**About this exercise**
Report how many lines below contain the word "Vitor", and give only that number.

**Items from a dataset**
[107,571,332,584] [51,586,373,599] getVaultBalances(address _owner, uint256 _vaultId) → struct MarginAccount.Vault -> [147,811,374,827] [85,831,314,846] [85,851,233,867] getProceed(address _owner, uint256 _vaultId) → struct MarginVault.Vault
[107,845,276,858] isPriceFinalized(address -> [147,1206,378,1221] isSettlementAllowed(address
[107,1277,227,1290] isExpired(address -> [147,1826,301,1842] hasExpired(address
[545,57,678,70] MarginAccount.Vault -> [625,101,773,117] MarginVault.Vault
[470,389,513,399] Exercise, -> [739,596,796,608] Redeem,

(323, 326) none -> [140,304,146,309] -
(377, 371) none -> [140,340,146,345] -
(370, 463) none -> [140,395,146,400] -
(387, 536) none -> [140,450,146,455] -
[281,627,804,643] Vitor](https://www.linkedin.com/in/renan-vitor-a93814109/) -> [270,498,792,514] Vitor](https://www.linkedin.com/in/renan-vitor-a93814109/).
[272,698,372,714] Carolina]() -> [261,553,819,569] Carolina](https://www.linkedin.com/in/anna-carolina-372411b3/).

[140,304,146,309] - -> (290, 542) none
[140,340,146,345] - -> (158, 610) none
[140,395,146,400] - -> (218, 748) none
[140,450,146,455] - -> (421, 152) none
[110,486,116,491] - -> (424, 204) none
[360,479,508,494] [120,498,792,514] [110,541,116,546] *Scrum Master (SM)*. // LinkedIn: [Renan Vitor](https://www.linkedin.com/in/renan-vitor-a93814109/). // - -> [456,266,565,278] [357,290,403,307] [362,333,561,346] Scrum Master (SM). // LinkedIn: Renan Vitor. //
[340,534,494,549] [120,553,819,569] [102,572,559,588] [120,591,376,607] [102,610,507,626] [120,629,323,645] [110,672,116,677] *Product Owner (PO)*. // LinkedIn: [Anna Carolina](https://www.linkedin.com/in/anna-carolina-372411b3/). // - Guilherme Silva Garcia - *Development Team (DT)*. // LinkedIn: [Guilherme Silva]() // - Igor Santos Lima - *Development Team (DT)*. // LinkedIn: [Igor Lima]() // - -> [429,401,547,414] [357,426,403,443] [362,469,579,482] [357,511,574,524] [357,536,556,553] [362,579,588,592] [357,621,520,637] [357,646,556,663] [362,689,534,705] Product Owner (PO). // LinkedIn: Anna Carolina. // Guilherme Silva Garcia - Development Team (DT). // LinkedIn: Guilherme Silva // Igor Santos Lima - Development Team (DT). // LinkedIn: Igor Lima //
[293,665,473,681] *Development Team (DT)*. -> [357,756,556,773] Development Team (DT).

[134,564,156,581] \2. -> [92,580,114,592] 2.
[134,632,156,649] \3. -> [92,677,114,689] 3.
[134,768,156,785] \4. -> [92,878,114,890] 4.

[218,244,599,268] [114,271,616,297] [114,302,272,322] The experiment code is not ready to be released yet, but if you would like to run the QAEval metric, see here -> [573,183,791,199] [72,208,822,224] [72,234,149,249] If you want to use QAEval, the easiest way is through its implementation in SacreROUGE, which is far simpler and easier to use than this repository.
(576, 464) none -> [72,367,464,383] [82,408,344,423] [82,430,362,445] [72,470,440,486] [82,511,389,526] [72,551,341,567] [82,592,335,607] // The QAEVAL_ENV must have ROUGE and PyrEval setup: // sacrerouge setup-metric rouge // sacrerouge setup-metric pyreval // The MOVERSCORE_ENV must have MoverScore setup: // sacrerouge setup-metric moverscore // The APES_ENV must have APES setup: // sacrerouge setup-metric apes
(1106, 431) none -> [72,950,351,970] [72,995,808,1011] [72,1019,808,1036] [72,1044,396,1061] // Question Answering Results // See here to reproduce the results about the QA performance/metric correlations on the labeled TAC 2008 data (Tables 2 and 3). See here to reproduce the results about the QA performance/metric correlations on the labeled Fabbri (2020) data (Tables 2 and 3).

**Completed task**
2